L'anno della soluzione?

Ad aggiungersi ai problemi di Tsipras, l’appoggio della Chiesa ortodossa all’adunata del prossimo 4 febbraio ad Atene. Anche i seguaci di Anel sono stati lasciati liberi di parteciparvi a titolo personale da Panos Kammenos. Dipenderà anche dalle dimensioni che avrà questa adunata la “serenità” ostentata finora dal leader di Syriza. Per ora, l’unica cosa certa è che il nome di Alessandro Magno scomparirà dalle insegne dell’aeroporto di Skopje e dall’autostrada che collega Skopje alla frontiera ellenica.

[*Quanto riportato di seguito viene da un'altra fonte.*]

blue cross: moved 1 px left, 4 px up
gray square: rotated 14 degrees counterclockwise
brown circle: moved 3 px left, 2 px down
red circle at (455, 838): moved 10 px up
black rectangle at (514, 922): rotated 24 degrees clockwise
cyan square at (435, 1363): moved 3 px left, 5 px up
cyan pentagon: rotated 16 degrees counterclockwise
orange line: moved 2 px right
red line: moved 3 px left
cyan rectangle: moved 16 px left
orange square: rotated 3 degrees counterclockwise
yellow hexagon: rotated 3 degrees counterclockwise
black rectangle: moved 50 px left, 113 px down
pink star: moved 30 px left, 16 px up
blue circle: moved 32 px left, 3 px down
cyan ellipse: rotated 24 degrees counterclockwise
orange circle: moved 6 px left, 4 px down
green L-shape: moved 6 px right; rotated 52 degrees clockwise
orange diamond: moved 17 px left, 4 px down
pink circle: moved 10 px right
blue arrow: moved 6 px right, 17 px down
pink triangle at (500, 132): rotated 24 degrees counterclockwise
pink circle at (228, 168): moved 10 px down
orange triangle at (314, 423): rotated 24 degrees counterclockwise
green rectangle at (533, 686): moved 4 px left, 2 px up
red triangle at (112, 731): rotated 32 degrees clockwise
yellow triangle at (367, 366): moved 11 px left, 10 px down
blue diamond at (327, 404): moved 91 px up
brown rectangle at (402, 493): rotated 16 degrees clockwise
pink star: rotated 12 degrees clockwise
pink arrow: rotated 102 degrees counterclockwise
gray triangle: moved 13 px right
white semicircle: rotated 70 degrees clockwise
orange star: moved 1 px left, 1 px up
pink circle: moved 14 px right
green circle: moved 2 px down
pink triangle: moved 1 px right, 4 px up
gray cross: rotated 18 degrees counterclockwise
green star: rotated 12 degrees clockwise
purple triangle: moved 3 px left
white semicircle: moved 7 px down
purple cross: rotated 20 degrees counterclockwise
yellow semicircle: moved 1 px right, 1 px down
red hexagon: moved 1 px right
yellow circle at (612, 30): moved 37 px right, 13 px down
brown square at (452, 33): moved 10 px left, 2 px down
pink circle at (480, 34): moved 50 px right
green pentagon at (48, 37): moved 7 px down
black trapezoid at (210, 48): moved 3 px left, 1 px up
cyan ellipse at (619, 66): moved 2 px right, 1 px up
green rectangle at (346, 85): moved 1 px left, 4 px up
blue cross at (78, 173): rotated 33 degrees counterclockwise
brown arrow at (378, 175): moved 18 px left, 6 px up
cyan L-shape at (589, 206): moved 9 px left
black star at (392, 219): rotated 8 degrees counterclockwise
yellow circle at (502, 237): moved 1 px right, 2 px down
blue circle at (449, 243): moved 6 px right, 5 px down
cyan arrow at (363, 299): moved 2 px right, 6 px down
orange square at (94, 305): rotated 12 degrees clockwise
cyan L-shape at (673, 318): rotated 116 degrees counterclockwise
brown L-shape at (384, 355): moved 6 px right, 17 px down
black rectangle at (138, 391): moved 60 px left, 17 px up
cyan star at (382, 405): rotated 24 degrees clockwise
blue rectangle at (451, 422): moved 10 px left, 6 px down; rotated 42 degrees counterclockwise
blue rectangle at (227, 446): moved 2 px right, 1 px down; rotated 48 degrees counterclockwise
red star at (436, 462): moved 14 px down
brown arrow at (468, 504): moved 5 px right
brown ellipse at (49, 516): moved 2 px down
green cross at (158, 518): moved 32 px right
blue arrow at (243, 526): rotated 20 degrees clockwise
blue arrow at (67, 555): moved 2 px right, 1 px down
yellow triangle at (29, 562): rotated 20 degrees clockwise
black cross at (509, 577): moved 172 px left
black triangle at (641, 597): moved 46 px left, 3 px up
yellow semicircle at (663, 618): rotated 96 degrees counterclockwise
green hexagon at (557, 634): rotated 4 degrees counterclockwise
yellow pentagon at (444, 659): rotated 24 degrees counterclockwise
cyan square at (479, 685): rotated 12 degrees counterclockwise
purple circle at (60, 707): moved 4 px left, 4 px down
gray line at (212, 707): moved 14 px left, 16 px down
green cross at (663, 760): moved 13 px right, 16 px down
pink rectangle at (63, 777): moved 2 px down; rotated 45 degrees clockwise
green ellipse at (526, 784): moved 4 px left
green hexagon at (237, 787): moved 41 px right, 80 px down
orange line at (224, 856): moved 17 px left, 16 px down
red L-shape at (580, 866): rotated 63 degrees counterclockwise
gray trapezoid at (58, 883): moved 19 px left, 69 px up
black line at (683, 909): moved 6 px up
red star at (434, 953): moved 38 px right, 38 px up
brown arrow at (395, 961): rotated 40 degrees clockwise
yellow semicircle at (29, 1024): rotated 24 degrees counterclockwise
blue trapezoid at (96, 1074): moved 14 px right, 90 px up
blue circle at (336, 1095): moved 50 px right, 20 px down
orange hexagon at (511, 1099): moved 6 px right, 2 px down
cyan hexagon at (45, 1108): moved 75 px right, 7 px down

Non solo: Zaev e i suoi, secondo la stampa ellenica, hanno istituito una commissione per rivedere alcuni manuali scolastici analizzando carte geografiche che comprendono regioni che appartengono da secoli alla Grecia - la Macedonia è la regione con capoluogo Salonicco nella Grecia settentrionale - ma anche inglobando nella propria storia nazionale la dinastia di Alessandro Magno e la sua eredità culturale.

Non a caso non solo l’attuale aeroporto di Skopje è (era, su questo Zaev si è impegnato) intitolato al grande condottiero, ma persino nella bandiera macedone, creata ex novo nel 1991, campeggia fiera la stella a sedici raggi, simbolo dell’antica dinastia Argeade. Peccato, però, che il simbolo sia stato rinvenuto negli scavi della grecissima Vergina, vicino a Salonicco. A esasperare Atene, ci sono state anche le banconote stampate dalla zecca di Skopje nel 1992, che riportavano come emblema la Torre Bianca di Salonicco. Se non è irredentismo questo... hanno sempre lamentato i greci. Su questi temi si agiteranno le bandiere  e gli slogan dell’adunata in piazza della Costituzione il 4 febbraio. È poco, quello che per ora ha promesso Zaev, ossia di cambiare nome all’aeroporto e all’autostrada? Forse, ma sono segni tangibili, che faranno sicuramente colpo sull’opinione pubblica dei due paesi. Chissà se il 2018 sarà l’anno giusto per una soluzione.